The third category cited in the moving papers represents some 27,000 shares of Bellanca stock, which it is alleged were disposed of by gift and not by sale. While it may very well be that a gift is not within the accepted meaning of "sales" as used in Section 16(b) (Shaw v. Dreyfus, 2 Cir., 172 F.2d 140, certiorari denied 1949, 337 U.S. 907, 69 S. Ct. 1048, 93 L.Ed. 1719) in this case an issue of fact is presented as to whether the gifts were bona fide. The plaintiff has directed the court's attention to the reports filed by L. Albert & Son and Sidney L. Albert with the Securities and Exchange Commission and with the American Stock Exchange pursuant to Section 16(a) of the Act in which the transfer of the 27,000 shares was indicated as "sales made privately for investment." Indeed, it is conceivable that upon subsequent examination, the alleged charitable donation will take on the appearance of a subterfuge by which defendants sought to enlist the aid of certain people in their acquisition of a large block of Bellanca stock and that the 27,000 shares was additional consideration given for such aid. In any event, such a resolution must await a trial of the facts and cannot be determined on a motion for summary judgment.
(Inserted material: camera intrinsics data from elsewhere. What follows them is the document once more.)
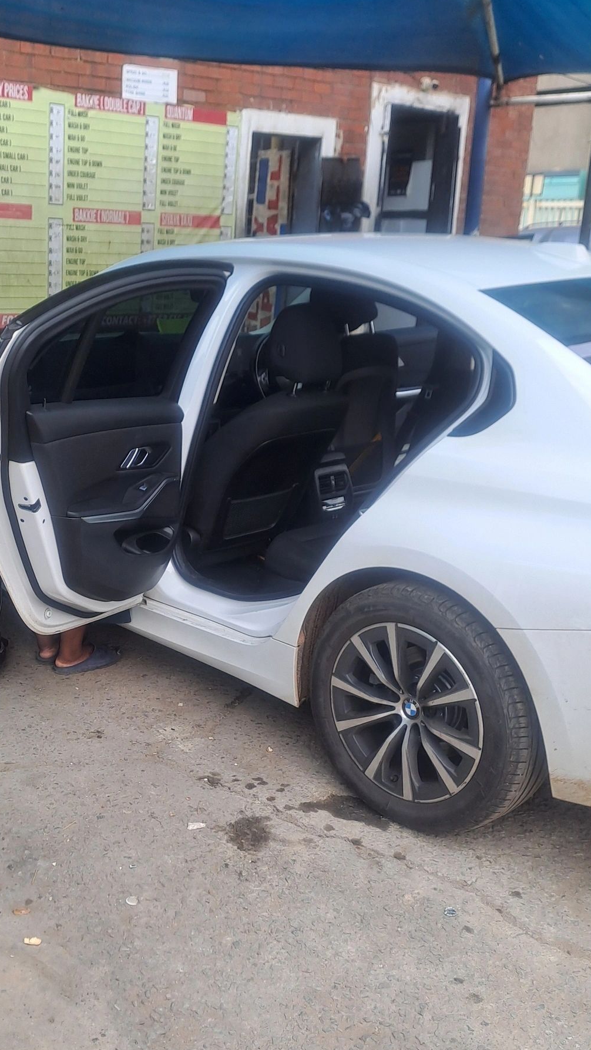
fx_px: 1086
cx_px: 156
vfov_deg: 51.5
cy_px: 584
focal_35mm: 39
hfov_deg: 30.0
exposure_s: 1/205
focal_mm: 4.65
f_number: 1.8
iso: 32
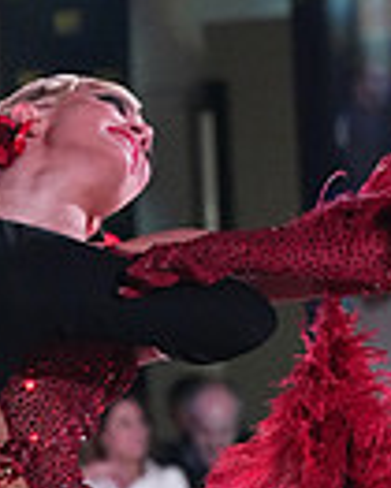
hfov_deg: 2.7
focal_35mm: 581
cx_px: -114
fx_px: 8394
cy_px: 719
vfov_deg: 3.3
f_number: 5.6
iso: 10000
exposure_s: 1/400
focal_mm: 140
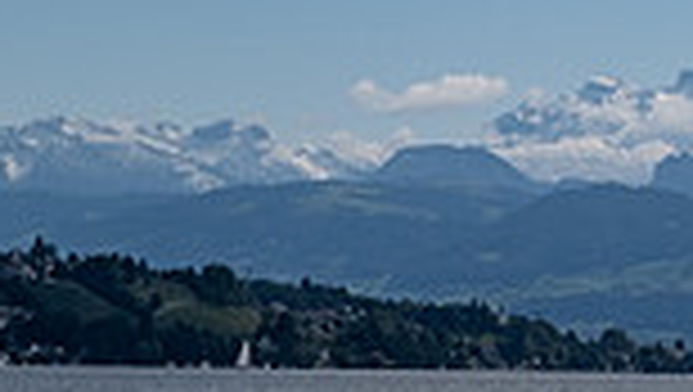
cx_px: 922
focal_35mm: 328
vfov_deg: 3.7
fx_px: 6033
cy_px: 101
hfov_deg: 6.5
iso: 160
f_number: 6.4
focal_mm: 55
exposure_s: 1/2200
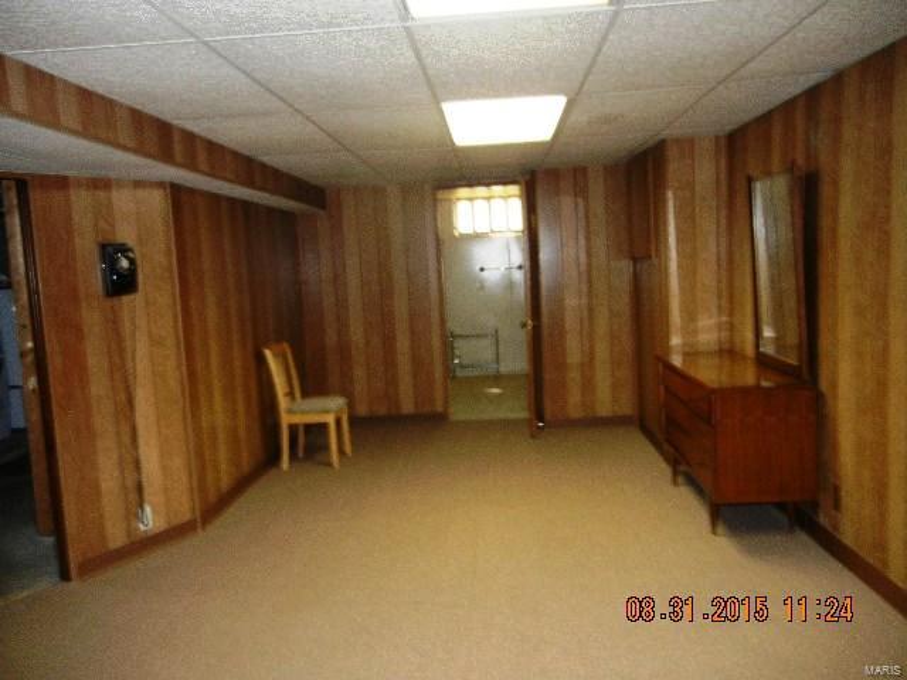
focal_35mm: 30
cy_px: 340
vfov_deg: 46.8
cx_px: 454
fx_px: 786
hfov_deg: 60.0
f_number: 3.5
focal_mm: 5.4
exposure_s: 1/30
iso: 285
The motion is in all respects denied. So ordered.NOTES
 "For the purpose of preventing the unfair use of information which may have been obtained by such beneficial owner, director, or officer by reason of his relationship to the issuer, any profit realized by him from any purchase and sale, or any sale and purchase, of any equity security of such issuer (other than an exempted security) within any period of less than six months, unless such security was acquired in good faith in connection with a debt previously contracted, shall inure to and be recoverable by the issuer, irrespective of any intention on the part of such beneficial owner, director, or officer in entering into such transaction of holding the security purchased or of not repurchasing the security sold for a period exceeding six months. Suit to recover such profit may be instituted at law or in equity in any court of competent jurisdiction by the issuer, or by the owner of any security of the issuer, in the name and in behalf of the issuer if the issuer shall fail or refuse to bring such suit within sixty days after request or shall fail diligently to prosecute the same thereafter; but no such suit shall be brought more than two years after the date such profit was realized. This subsection shall not be construed to cover any transaction where such beneficial owner was not such both at the time of the purchase and sale, or the sale and purchase, of the security involved, or any transaction or transactions which the Commission by rules and regulations may exempt as not comprehended within the purpose of this subsection."